This recipe will make one 9 or 10-inch tart OR five 4 1/2-inch tarts.

6 perfect, colorful, medium-sized heirloom tomatoes - washed and sliced 1/6-inch thick

1 t. fine-grain sea salt
1/2 cup unbleached all-purpose flour
1/2 cup whole wheat flour

1/2 cup unsalted organic butter, well chilled + cut into 1/4-inch cubes

4-ounce chunk of good fresh Parmesan, microplane-grated (you should end up with about 2 cups loosely packed grated cheese. Save any leftover grated cheese for sprinkling on the crusts when they come out of the oven.

2 T. ice cold water
2T. best quality extra virgin olive oil
1/4 cup slivered basil

Special equipment: tart pan(s), pie weights, paper towels

Preheat the oven to 350˚F.

Prep the tomatoes:
To avoid a soggy crust later on, you need to rid the tomatoes of some of their liquid. Clear a space on your counter and put down a double layer of absorbent paper towels. Place the tomatoes in a single layer on the paper towels and sprinkle them with about 1 teaspoon fine-grained sea salt. Top the tomatoes with another layer of paper towels and press gently. Let the tomatoes sit here until you are ready to use them.

Make the tart crust(s):
Place both flours, butter, and Parmesan in a food processor and pulse quickly about 25 times.
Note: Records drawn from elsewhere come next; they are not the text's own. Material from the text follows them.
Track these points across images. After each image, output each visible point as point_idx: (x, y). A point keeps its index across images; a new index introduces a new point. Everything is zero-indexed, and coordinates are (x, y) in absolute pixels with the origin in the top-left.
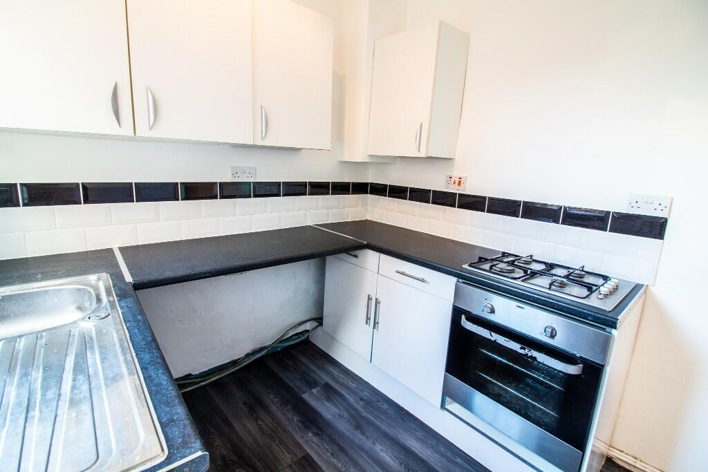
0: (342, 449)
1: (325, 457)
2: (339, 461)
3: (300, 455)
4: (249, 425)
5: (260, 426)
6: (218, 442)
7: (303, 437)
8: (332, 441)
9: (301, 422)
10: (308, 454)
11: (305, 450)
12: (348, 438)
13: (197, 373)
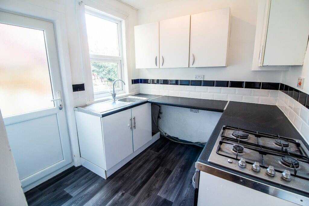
0: (180, 179)
1: (174, 175)
2: (175, 179)
3: (171, 169)
4: (173, 156)
5: (175, 158)
6: (164, 153)
7: (177, 168)
8: (181, 175)
9: (183, 166)
10: (172, 171)
11: (173, 170)
12: (186, 179)
13: (180, 139)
You are looking for a sandy textured blend, punctuated with pea-sized pieces of butter. With a few more pulses, blend in the 2T of ice water. The dough should stick together when your pinch it between two fingers. Pour the dough into the tart pan. Working quickly, press the dough uniformly into the pan by pressing across the bottom and working towards the sides and up to form a rim. Place in the refrigerator and chill for 15 minutes.

Bake the tart crust:
Pull the tarts out of the refrigerator and poke each a few times with the tongs of a fork. Cover the tart with a square of aluminum foil and fill generously with pie weights. Place on a baking sheet and slide the tart onto the middle rack in the oven. Bake for 15 minutes, pull the shell out of the oven and very gently peel back and remove the tinfoil containing the pie weights. Place the uncovered tart back in the oven, weight free, and allow to cook for another 10 minutes, or until it is a deep golden brown in color. Remove from the oven and sprinkle with a little shredded Parmesan (this will act as another barrier to the tomato liquid). Let cool to room temperature before filling.

Assembling the tart: Just before serving, arrange tomato slices in a concentric pattern inside the tart shell. Drizzle with your best quality extra-virgin olive oil, and sprinkle with the slivered basil. Serve at room temperature.